Des mathématiciens viennent de démontrer qu’il est en théorie possible de concevoir des « ordinateurs », ou machines de Turing universelles, à partir d’un fluide. Conséquence : déterminer la trajectoire d’une particule de fluide à long terme serait un problème indécidable.
Le 10 janvier 1992, pris dans une tempête sur l’océan Pacifique, un bateau perdit une partie de sa cargaison : 29 000 petits canards en plastique tombèrent à la mer et explorèrent le monde. On retrouva quelques mois plus tard certains de ces Friendly Floatees sur les rives de l’Alaska, puis, plus tard, au Japon. Certains traversèrent le détroit de Béring, l’océan Arctique et finirent leur périple sur les rives de l’Angleterre en 2007, soit quinze ans plus tard. L’océanographe Curtis Ebbesmeyer les a rendus célèbres en les utilisant pour analyser les courants marins.
Mais aurait-il été possible de déterminer la trajectoire des canards depuis leur point de départ ? L’exercice semble difficile. Les courants océaniques font partie de ces systèmes chaotiques qu’il est possible de décrire mathématiquement avec les équations de Navier-Stokes, mais dont la sensibilité des solutions aux conditions initiales est si extrême qu’il est en pratique impossible de dire où les courants emporteront chacun des canards.
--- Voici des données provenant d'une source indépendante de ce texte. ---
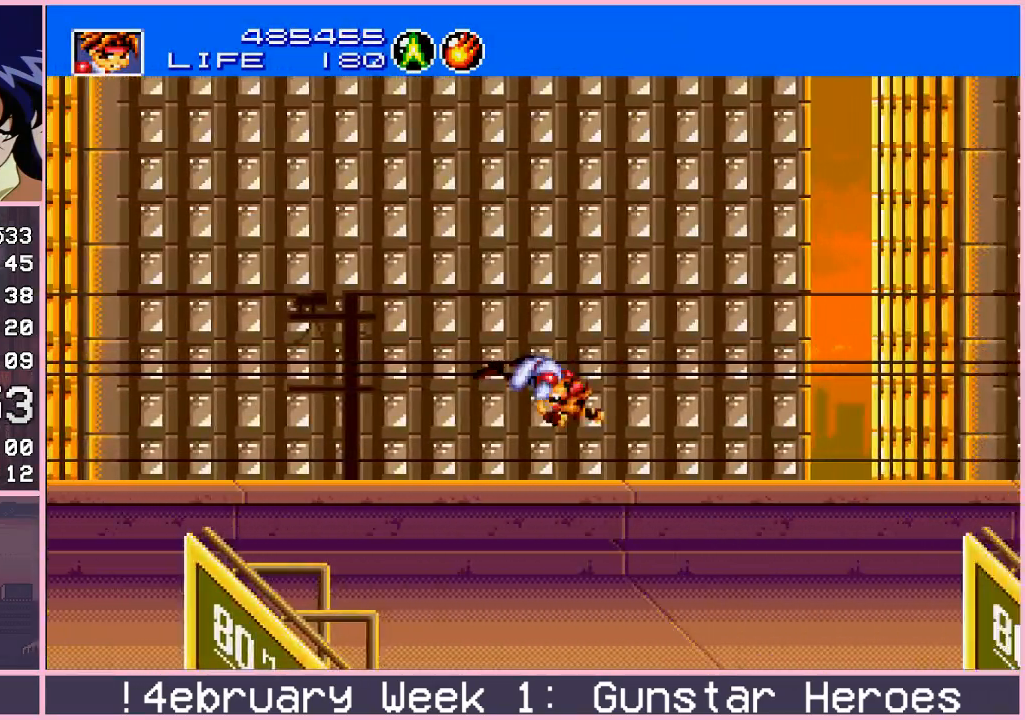
{"buttons": [], "left_stick": "up-right", "events": [[117, "left_stick", "up-right"], [300, "CIRCLE", "down"], [350, "CIRCLE", "up"], [417, "CIRCLE", "down"], [467, "CIRCLE", "up"]]}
Une équipe composée d’Eva Miranda, de l’université polytechnique de Catalogne (UPC) à Barcelone et de l’observatoire de Paris, de Robert Cardona, de l’UPC, et de Daniel Peralta Salas et Francisco Presas, de l’Institut des sciences mathématiques, à Madrid, montre aujourd’hui que l’impossibilité de déterminer la trajectoire d’un de ces canards perdus dans l’océan est bien plus fondamentale : c’est un problème indécidable.